• **WHAT YOU SHOULD DO**
Given the entries that follow, write out exactly the lines starting at the one containing "Are there other" and ending at the one containing "In order to", both ends included, and only those.

-------- DATA PROVIDED

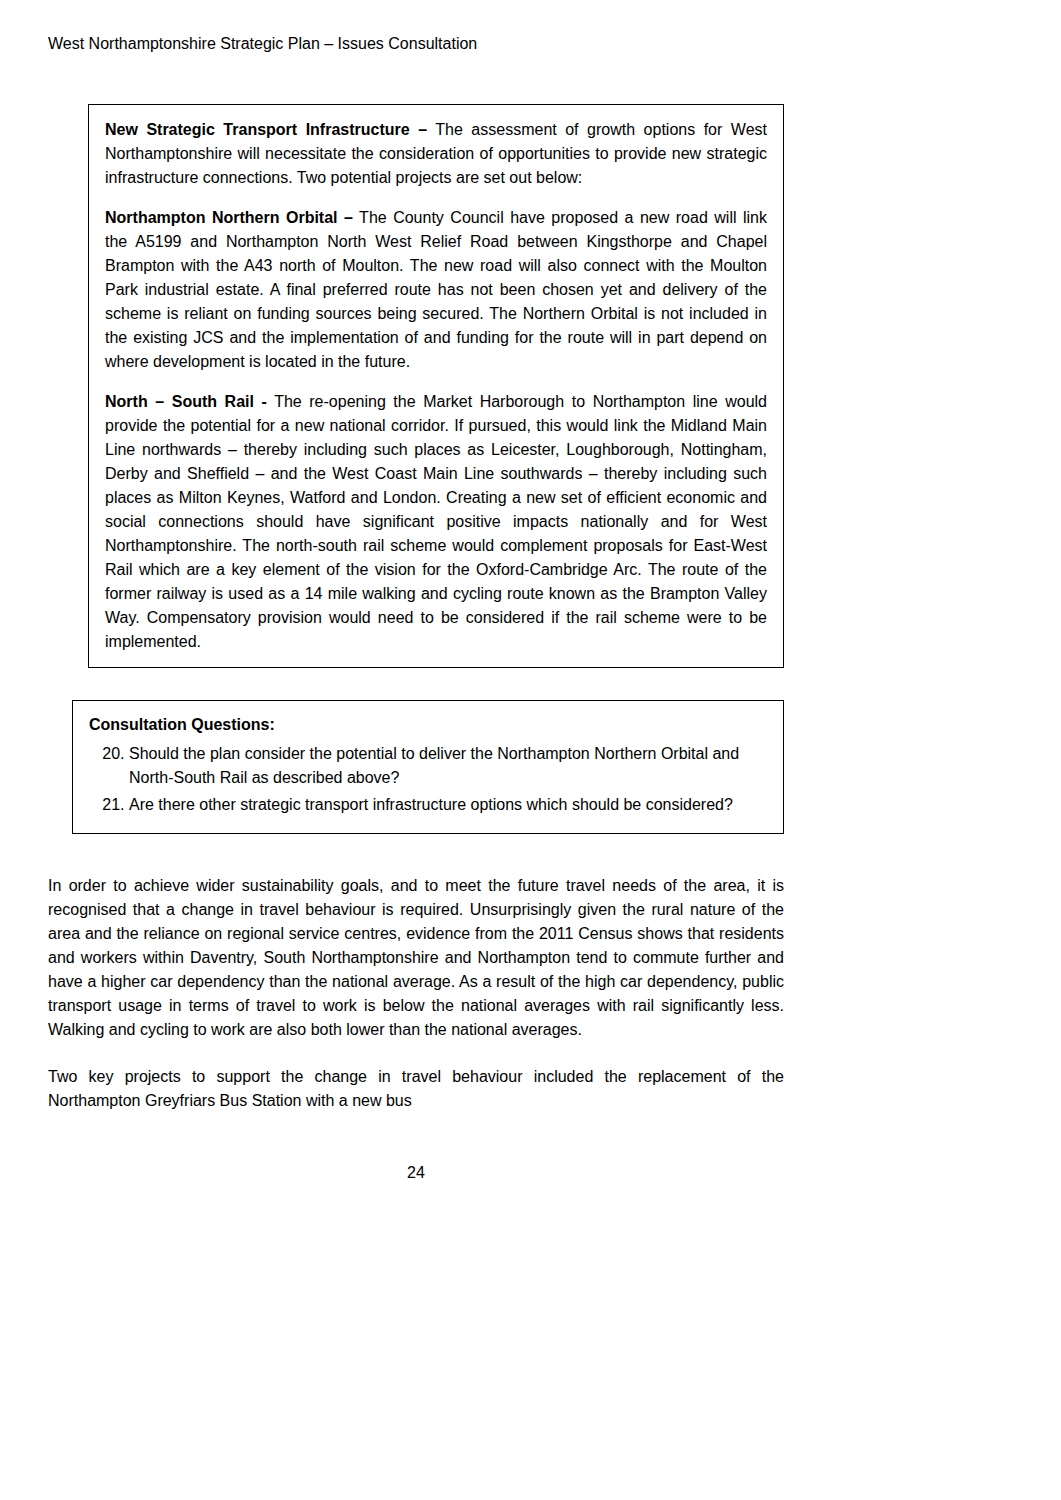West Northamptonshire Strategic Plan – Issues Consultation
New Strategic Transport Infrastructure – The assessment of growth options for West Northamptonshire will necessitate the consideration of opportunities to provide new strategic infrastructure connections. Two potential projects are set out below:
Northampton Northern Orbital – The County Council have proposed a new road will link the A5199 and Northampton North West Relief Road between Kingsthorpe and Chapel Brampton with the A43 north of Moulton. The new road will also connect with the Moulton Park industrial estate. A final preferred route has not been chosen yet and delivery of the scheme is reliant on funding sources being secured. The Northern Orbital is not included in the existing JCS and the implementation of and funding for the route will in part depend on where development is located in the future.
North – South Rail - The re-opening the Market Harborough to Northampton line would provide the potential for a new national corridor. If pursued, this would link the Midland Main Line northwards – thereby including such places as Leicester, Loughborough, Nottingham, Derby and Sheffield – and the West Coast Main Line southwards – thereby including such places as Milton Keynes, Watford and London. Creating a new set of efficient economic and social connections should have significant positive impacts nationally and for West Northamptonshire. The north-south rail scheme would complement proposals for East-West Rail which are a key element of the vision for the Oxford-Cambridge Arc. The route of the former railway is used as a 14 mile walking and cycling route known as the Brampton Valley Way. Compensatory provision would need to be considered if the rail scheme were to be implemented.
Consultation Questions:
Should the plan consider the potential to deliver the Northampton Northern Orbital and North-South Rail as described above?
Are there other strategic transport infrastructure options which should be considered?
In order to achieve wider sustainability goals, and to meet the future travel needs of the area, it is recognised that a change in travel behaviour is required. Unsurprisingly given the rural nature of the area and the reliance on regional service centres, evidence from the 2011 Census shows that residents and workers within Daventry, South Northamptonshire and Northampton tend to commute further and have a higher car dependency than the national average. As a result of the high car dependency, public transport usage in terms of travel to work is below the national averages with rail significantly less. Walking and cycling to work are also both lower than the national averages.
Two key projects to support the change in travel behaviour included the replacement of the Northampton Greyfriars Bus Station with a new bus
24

----------------

• **FINAL ANSWER**
Are there other strategic transport infrastructure options which should be considered?
In order to achieve wider sustainability goals, and to meet the future travel needs of the area, it is recognised that a change in travel behaviour is required. Unsurprisingly given the rural nature of the area and the reliance on regional service centres, evidence from the 2011 Census shows that residents and workers within Daventry, South Northamptonshire and Northampton tend to commute further and have a higher car dependency than the national average. As a result of the high car dependency, public transport usage in terms of travel to work is below the national averages with rail significantly less. Walking and cycling to work are also both lower than the national averages.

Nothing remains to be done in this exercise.